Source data
· · · ·

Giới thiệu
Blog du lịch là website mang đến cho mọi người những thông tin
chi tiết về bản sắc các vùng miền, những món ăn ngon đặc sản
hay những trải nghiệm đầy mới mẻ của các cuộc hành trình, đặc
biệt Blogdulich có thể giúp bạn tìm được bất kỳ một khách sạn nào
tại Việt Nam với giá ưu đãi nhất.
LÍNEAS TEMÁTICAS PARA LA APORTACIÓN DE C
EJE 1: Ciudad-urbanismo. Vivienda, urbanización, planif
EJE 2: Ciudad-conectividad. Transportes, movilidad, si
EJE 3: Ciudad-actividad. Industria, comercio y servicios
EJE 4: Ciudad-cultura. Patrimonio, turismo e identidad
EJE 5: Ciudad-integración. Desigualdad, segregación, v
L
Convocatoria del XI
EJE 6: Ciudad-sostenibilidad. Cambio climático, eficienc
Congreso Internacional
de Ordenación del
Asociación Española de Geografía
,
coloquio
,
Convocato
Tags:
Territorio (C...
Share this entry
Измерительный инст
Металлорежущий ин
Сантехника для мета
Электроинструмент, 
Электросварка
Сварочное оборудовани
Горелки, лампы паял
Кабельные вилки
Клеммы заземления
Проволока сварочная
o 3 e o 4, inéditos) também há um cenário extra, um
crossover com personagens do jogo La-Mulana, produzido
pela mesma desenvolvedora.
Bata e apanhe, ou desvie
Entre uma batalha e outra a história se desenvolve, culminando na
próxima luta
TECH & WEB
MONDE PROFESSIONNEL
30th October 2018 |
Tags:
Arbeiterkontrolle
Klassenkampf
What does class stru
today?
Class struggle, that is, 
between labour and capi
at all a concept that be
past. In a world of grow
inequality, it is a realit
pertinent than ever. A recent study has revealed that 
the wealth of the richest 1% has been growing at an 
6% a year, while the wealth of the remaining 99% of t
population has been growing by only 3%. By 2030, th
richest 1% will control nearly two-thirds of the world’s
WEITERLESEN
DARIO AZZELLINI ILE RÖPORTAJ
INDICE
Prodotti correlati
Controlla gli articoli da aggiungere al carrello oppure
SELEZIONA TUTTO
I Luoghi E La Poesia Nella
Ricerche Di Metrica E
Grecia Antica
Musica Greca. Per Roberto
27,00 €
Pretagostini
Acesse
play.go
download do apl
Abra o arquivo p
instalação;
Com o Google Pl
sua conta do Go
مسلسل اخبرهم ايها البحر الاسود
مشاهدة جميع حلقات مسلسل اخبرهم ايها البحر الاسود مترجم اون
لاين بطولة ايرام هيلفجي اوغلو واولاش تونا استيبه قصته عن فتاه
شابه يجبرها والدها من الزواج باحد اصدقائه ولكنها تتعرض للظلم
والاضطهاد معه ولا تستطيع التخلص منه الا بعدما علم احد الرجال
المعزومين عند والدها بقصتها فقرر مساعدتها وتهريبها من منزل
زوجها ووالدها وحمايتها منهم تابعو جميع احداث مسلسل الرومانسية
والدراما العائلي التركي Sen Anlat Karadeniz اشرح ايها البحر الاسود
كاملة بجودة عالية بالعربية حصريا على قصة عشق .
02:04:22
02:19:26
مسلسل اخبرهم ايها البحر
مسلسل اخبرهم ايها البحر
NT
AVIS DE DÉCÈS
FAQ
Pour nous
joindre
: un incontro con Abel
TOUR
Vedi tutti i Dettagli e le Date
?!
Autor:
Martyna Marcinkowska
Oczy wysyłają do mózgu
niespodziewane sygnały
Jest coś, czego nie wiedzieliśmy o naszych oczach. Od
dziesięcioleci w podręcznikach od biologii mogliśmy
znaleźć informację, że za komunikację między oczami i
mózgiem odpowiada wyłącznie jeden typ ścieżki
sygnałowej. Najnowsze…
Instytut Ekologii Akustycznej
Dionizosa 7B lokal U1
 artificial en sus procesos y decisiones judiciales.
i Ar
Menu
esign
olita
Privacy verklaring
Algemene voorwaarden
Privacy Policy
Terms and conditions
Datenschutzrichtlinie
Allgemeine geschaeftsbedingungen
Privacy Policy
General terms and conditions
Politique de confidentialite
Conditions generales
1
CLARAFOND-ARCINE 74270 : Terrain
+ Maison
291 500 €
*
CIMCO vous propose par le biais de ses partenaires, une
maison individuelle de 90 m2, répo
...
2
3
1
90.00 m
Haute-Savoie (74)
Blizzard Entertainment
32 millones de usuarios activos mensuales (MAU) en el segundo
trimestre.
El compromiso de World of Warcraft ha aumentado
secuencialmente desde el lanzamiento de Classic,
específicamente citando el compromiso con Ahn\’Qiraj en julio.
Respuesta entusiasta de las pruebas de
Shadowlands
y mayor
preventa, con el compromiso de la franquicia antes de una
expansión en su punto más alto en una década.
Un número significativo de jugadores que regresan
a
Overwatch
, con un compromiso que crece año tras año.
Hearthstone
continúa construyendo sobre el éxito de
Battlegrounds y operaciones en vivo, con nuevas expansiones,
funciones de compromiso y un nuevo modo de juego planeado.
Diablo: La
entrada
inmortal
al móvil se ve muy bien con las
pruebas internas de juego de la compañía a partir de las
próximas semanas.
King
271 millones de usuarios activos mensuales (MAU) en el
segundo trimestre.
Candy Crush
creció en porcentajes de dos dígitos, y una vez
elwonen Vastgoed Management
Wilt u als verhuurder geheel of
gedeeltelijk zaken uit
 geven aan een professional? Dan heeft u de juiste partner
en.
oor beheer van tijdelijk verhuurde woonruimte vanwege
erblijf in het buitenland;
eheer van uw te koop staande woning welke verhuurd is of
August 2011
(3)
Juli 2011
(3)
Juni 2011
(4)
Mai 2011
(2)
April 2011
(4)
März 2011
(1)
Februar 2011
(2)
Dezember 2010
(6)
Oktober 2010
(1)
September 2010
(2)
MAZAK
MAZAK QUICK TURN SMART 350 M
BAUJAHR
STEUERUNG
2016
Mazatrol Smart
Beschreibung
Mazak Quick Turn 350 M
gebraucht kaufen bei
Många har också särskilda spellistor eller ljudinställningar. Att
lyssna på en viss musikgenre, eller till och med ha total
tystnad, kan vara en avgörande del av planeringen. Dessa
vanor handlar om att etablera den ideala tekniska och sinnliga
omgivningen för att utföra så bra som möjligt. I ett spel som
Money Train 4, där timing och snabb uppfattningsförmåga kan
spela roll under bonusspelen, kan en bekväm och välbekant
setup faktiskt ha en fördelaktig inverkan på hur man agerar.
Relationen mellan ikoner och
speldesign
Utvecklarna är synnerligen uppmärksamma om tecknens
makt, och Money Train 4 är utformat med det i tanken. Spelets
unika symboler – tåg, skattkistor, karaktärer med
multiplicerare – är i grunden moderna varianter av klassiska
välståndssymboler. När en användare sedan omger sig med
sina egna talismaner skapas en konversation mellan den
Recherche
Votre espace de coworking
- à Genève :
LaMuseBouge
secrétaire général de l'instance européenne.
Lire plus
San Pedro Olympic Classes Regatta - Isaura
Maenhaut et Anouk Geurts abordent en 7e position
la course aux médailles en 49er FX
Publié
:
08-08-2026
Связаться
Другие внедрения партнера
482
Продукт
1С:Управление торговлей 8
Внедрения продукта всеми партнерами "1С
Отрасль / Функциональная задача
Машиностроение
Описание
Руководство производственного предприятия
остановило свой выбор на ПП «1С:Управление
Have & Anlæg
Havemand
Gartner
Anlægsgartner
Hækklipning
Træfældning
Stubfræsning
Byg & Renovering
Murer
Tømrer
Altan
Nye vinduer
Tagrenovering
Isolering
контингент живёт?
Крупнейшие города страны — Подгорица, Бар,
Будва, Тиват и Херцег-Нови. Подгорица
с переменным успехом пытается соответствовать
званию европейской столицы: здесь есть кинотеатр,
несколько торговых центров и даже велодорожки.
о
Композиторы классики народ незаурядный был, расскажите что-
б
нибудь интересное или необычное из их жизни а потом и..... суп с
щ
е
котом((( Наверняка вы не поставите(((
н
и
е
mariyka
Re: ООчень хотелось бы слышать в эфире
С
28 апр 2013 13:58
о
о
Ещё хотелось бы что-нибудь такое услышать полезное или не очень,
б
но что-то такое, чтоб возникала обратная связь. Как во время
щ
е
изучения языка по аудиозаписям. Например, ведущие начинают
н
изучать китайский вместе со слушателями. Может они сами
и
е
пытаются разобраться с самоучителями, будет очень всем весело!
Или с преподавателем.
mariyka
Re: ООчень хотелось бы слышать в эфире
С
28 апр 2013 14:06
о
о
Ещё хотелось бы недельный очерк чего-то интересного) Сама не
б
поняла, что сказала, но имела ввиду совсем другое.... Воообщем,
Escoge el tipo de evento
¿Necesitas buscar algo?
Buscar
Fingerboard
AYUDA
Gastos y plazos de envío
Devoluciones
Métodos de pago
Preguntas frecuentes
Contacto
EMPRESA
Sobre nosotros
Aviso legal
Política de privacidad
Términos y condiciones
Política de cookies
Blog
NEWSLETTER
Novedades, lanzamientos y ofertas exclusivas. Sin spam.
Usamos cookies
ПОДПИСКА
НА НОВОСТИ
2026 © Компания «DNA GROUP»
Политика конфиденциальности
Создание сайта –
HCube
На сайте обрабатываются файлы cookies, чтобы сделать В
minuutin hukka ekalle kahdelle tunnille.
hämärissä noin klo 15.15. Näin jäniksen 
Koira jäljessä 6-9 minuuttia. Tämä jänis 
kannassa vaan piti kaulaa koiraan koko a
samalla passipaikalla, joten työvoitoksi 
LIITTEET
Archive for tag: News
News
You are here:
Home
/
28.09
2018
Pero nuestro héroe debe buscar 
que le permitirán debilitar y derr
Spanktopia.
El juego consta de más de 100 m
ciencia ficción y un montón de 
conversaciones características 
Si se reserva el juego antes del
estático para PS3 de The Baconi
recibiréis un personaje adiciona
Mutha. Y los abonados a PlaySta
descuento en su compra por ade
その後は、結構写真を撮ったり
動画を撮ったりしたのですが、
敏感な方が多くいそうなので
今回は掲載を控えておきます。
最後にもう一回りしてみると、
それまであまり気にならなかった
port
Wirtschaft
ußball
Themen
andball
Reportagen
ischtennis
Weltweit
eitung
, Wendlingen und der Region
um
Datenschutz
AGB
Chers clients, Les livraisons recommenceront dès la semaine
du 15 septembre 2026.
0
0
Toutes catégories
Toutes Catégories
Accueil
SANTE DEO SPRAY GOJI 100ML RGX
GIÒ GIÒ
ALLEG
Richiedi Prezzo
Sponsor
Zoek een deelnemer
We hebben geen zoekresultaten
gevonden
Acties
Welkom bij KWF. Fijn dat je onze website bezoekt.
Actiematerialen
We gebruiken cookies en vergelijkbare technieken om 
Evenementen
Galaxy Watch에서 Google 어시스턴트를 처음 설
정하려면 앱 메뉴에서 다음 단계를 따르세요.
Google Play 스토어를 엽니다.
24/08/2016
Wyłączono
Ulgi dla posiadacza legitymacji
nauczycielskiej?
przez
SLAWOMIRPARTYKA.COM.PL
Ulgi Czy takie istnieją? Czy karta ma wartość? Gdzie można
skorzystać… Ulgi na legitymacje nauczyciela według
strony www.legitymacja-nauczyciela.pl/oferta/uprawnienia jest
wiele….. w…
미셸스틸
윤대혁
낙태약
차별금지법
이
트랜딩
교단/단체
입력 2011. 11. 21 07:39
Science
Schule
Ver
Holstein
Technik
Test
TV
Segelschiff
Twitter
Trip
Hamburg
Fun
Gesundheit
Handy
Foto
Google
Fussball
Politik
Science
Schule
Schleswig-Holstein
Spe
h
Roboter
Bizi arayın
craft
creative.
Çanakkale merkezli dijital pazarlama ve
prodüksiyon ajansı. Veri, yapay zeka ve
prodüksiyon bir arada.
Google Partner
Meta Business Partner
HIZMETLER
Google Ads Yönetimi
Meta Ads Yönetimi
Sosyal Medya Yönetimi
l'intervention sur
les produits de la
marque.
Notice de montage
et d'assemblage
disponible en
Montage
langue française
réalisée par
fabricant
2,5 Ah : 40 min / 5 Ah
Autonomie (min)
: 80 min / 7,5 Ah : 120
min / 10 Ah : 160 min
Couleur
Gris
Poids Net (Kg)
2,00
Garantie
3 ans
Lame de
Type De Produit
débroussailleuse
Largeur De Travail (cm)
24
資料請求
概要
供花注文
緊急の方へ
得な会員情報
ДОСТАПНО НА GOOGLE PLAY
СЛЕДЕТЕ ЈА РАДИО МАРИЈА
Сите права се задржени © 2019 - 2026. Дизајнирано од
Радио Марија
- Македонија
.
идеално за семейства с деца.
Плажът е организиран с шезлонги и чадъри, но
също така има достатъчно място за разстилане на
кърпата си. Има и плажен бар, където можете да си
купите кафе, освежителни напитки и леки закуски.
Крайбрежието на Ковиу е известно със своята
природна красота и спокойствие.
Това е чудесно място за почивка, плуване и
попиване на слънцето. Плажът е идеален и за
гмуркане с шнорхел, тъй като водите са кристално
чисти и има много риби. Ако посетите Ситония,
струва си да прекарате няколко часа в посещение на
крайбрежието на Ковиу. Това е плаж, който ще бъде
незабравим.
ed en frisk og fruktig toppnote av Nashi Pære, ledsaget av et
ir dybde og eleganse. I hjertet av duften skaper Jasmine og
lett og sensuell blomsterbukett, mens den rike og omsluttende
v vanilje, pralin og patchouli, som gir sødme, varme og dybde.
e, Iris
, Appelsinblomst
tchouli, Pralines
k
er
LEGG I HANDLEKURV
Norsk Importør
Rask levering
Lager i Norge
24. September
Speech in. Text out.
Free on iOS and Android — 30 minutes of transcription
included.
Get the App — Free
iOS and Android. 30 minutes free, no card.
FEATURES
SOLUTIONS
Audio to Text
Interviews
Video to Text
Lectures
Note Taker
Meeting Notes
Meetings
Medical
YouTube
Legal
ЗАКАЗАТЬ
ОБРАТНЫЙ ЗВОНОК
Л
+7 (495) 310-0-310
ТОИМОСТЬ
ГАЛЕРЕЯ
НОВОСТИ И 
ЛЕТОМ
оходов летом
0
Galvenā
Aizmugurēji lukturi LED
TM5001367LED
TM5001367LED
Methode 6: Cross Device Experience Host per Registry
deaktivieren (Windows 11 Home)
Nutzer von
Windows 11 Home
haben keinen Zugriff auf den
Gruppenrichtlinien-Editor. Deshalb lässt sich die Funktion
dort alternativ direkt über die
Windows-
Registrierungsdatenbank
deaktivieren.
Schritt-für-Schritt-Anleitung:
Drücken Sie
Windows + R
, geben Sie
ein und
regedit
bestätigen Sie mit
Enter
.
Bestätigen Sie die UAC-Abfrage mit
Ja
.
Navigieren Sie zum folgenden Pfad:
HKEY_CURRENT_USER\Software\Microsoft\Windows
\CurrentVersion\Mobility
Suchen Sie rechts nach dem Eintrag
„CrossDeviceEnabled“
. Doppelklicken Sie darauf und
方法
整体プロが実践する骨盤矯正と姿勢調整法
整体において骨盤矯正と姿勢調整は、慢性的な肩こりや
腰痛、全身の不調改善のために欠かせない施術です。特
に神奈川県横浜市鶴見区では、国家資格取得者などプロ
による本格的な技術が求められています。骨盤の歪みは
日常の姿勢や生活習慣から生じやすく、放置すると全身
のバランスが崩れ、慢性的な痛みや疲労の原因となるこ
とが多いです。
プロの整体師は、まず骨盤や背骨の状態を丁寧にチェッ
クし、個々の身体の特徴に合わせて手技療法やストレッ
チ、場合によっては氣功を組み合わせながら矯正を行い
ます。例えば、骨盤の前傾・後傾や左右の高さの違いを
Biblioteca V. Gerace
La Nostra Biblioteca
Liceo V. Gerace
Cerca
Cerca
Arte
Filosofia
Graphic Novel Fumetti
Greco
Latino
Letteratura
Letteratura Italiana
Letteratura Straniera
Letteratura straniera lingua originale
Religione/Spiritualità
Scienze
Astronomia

· · · ·

Task to carry out: Please report each line of the items above that contains the word "Това".

Task solution:
Това е чудесно място за почивка, плуване и
крайбрежието на Ковиу. Това е плаж, който ще бъде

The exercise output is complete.